Wir Bündnisgrünen fordern eine echte nachhaltige Planung, die genaue
Festsetzungen enthält. So heißt es lediglich, dass das bei Kavernenherstellung
anfallende salzbelastete Prozesswasser nicht in Binnengewässer eingeleitet
werden solle. Hier muss es heißen: 'Nicht darf'! Im Programm fehlen Aussagen zum
Ausschluss des Frackings oder zum Ausschluss von Endlagerung von Abfall aus
kerntechnischen Anlagen.
U 11.1 Novellierung des Kapitels 'Unterirdische Raumordnung des LROP'
Im Zuge der bereits aufgeführten zeitnahen Novellierung des
Landesraumentwicklungsprogramms (LROP) soll ebenfalls das Kapitel 'Unterirdische
Raumordnung' überarbeitet sowie stringenter und verbindlicher definiert werden.

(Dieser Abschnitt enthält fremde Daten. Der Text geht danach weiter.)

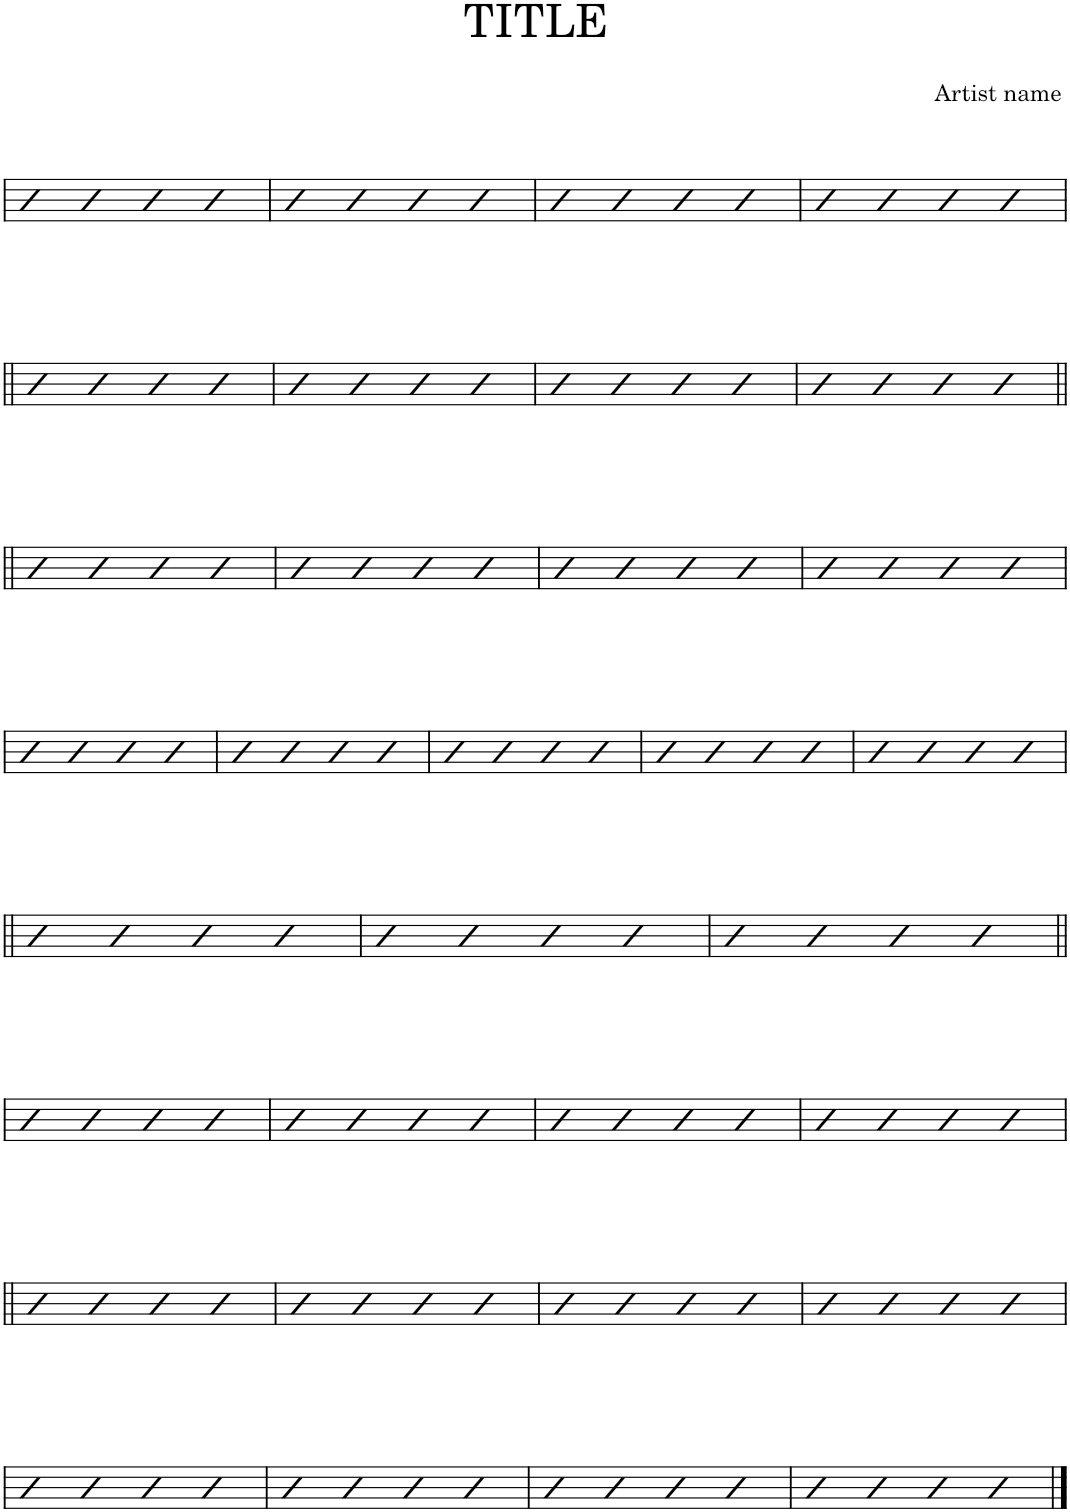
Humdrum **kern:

**kern
*part1
*staff1
*I"Piano
*I'Pno.
*k[]
*M4/4
=1
4b
4b
4b
4b
=2
4b
4b
4b
4b
=3
4b
4b
4b
4b
=4
4b
4b
4b
4b
!!LO:LB:g=z
=5
4b
4b
4b
4b
=6
4b
4b
4b
4b
=7
4b
4b
4b
4b
=8
4b
4b
4b
4b
!!LO:LB:g=z
=9||
4b
4b
4b
4b
=10
4b
4b
4b
4b
=11
4b
4b
4b
4b
=12
4b
4b
4b
4b
!!LO:LB:g=z
=13
4b
4b
4b
4b
=14
4b
4b
4b
4b
=15
4b
4b
4b
4b
=16
4b
4b
4b
4b
=17
4b
4b
4b
4b
!!LO:LB:g=z
=18
4b
4b
4b
4b
=19
4b
4b
4b
4b
=20
4b
4b
4b
4b
!!LO:LB:g=z
=21||
4b
4b
4b
4b
=22
4b
4b
4b
4b
=23
4b
4b
4b
4b
=24
4b
4b
4b
4b
!!LO:LB:g=z
=25
4b
4b
4b
4b
=26
4b
4b
4b
4b
=27
4b
4b
4b
4b
=28
4b
4b
4b
4b
!!LO:LB:g=z
=29
4b
4b
4b
4b
=30
4b
4b
4b
4b
=31
4b
4b
4b
4b
=32
4b
4b
4b
4b
==
*-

Dabei sollen insbesondere die fehlenden bzw. nicht ausreichend formulierten
Inhalte gefasst und konkretisiert werden:
Hydrothermische Geothermie
Petrothermische Geothermie
Oberflächennahe Geothermie
Nachhaltige Nutzung von Geokälte
Untersagung unterirdischer Abfallverbringung
Ablehnung der Endlagerung von radioaktiven Abfällen aller
Strahlungsintensitäten
Ausschluss von Fracking
Ausschluss der Einleitung saliner Prozesswasser in Binnengewässer
Der Teil 'Unterirdische Raumordnung' ist in der digitalen Fassung
dreidimensional darzustellen.
U 11.2 Schutz des Grundwassers
Anders als im LROP festgeschrieben darf die Ressourcen Grundwasser nicht nur
nicht beeinträchtigt werden. Sie muss nicht nur geschützt, sondern deren
Qualität und Quantität müssen erhöht werden. Hierzu gehört eine raumordnerische
Qualifizierung der Vorbehaltsgebiete anhand der
Grundwasserressourcenuntersuchungen des LUNG M-V.
U 11.3 Rechtsverbindliche Festschreibung und Realisierung der Nachnutzungen der
Bergbaufolgelandschaften
Bislang erfolgt zwar ein zielgerichteter Abbau von oberflächennahen Rohstoffen –
die in der Abbaugenehmigung enthaltenen Auflagen zur Revitalisierung bzw.
Renaturierung. Künftig muss der Vollzug der Auflagen stringent realisiert bzw.
bei Nichteinhaltung sanktioniert werden.